Data supplied START
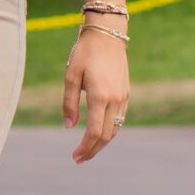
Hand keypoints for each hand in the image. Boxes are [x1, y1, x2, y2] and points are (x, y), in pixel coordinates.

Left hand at [64, 25, 130, 162]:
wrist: (107, 35)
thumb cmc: (84, 53)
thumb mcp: (71, 76)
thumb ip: (69, 102)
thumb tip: (68, 126)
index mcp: (100, 96)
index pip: (93, 132)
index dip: (85, 147)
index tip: (74, 156)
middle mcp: (115, 99)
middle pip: (106, 135)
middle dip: (93, 150)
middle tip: (79, 159)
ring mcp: (123, 96)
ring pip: (115, 128)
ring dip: (102, 142)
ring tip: (88, 149)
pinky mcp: (126, 92)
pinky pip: (120, 118)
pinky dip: (109, 130)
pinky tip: (99, 132)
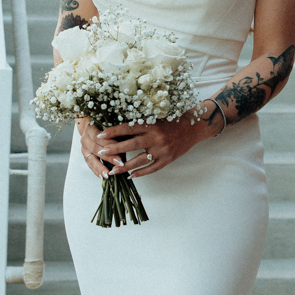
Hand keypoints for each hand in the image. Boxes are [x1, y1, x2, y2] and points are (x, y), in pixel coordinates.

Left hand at [78, 112, 208, 177]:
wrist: (193, 128)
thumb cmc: (172, 121)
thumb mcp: (156, 119)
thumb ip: (140, 126)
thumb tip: (119, 132)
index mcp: (151, 125)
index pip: (128, 128)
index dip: (113, 132)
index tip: (100, 135)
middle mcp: (156, 137)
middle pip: (131, 144)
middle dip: (114, 149)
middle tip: (101, 153)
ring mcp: (162, 150)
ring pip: (140, 160)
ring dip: (125, 166)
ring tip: (112, 171)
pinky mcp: (168, 159)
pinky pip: (152, 168)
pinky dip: (141, 173)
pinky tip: (131, 176)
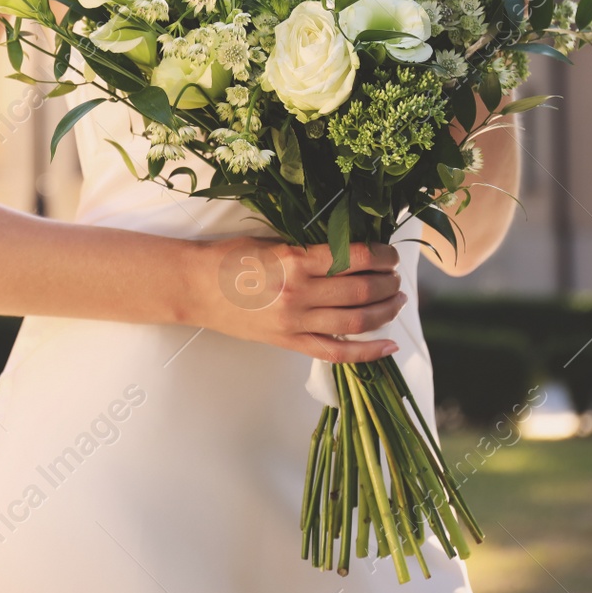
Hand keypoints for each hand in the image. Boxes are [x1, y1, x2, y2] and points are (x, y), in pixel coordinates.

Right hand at [188, 238, 405, 363]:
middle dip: (389, 282)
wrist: (195, 286)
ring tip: (397, 301)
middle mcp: (299, 292)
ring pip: (357, 321)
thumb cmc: (229, 257)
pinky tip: (389, 345)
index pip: (355, 257)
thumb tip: (353, 249)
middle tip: (396, 277)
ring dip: (385, 311)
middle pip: (362, 289)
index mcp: (295, 259)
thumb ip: (311, 247)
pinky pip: (336, 352)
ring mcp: (295, 321)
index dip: (382, 255)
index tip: (390, 254)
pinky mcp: (289, 341)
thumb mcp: (273, 240)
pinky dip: (367, 352)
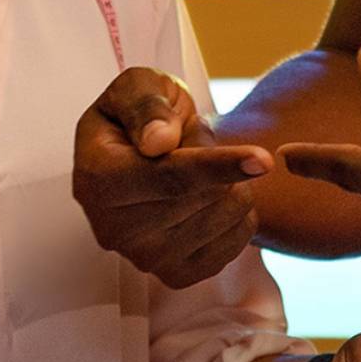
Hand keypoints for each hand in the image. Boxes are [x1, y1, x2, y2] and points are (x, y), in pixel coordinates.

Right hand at [73, 66, 270, 288]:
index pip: (169, 178)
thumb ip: (146, 105)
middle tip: (193, 142)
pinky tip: (212, 197)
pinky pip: (237, 241)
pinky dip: (238, 213)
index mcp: (97, 180)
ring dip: (230, 182)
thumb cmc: (140, 114)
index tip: (263, 159)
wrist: (138, 154)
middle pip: (205, 196)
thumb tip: (158, 143)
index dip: (218, 166)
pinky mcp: (175, 276)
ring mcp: (144, 259)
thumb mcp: (137, 85)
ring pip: (227, 216)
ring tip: (199, 169)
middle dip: (219, 157)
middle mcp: (113, 229)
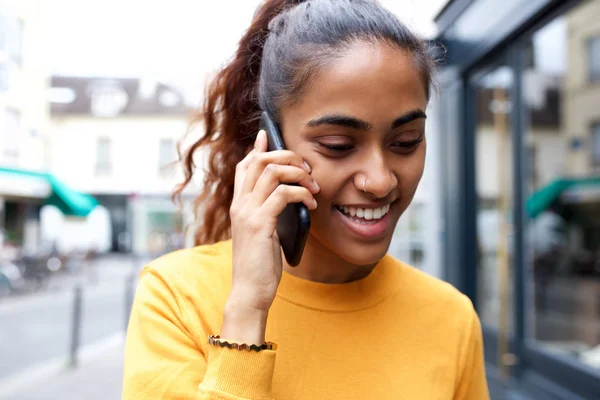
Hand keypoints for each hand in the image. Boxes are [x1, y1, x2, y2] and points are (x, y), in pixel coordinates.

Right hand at [222, 130, 318, 343]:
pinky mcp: (260, 224)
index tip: (268, 136)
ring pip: (271, 171)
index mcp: (239, 205)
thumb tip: (288, 197)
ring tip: (313, 187)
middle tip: (307, 169)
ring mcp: (247, 212)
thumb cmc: (259, 265)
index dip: (258, 149)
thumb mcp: (262, 234)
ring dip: (298, 173)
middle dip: (286, 156)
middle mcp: (240, 204)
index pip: (244, 165)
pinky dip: (302, 194)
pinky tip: (312, 206)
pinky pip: (284, 194)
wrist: (249, 292)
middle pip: (258, 160)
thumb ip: (268, 213)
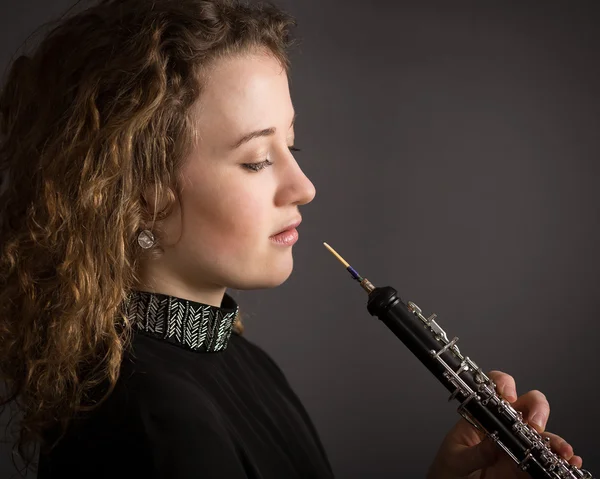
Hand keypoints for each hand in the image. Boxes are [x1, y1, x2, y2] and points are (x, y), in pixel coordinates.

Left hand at [426, 370, 582, 478]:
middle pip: (526, 405)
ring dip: (554, 438)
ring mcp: (515, 447)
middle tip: (534, 424)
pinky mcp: (524, 468)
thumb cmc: (447, 472)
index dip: (503, 385)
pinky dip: (559, 460)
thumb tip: (494, 440)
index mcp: (479, 419)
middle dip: (536, 408)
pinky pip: (545, 461)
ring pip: (541, 434)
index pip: (493, 392)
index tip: (508, 396)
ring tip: (560, 449)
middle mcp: (501, 429)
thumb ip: (475, 452)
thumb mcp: (456, 459)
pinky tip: (568, 461)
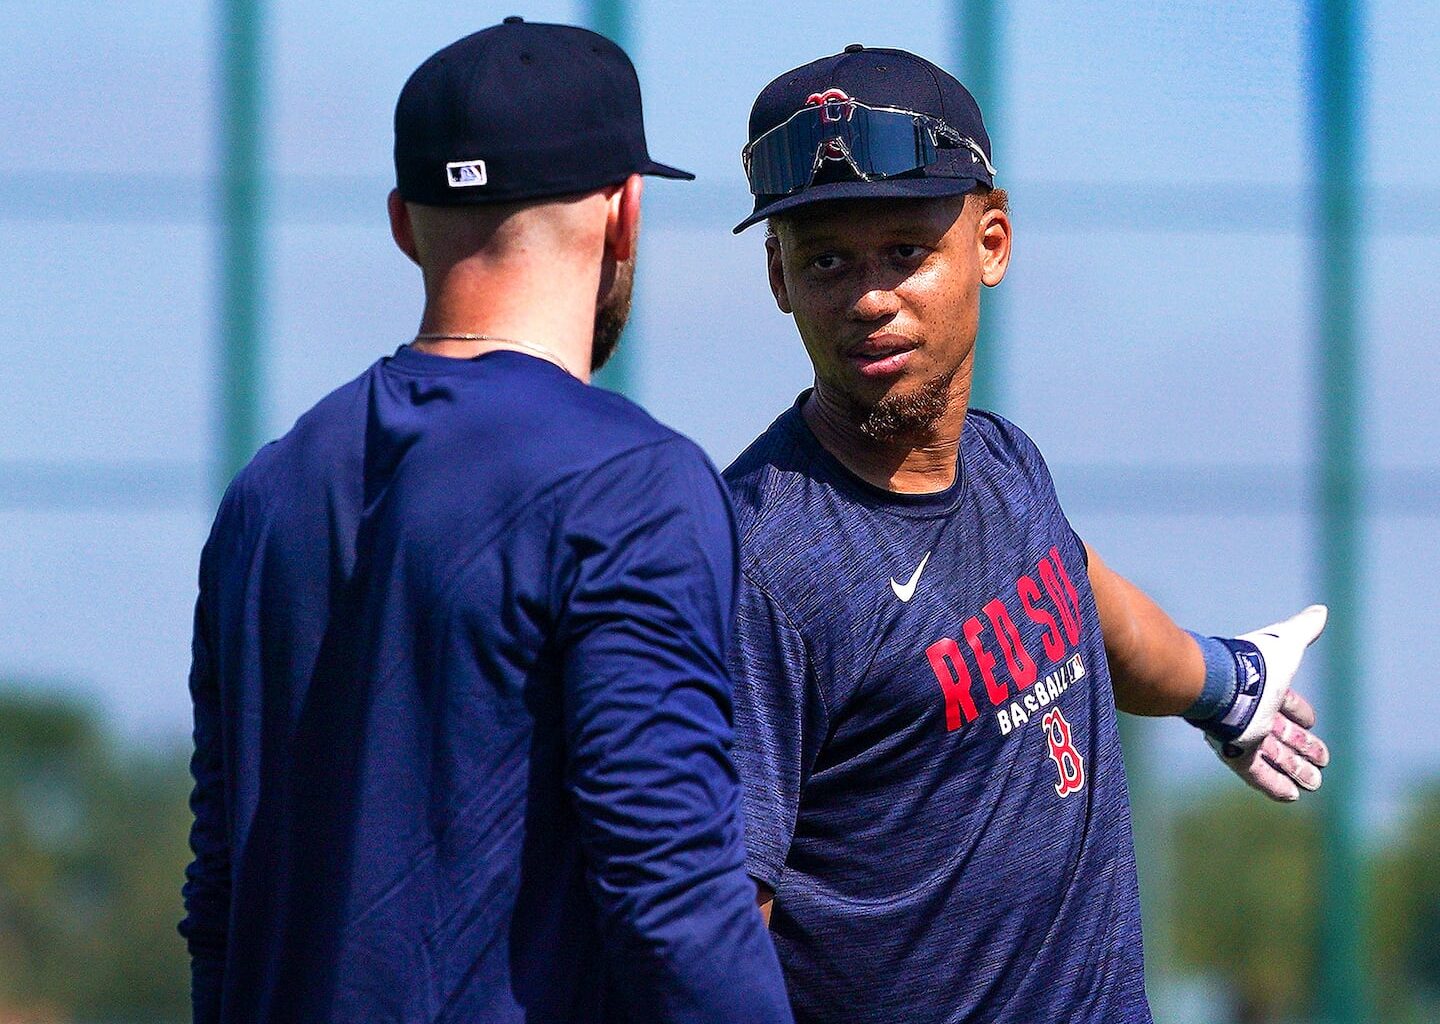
Data supplied END
▶ **Aim of the task**
Find the lines above that include the string "Left" and copy them.

▶ **Result of this exercise**
Left hand at [64, 25, 130, 162]:
Left hand at [78, 112, 208, 177]:
Left hand at [426, 370, 582, 478]:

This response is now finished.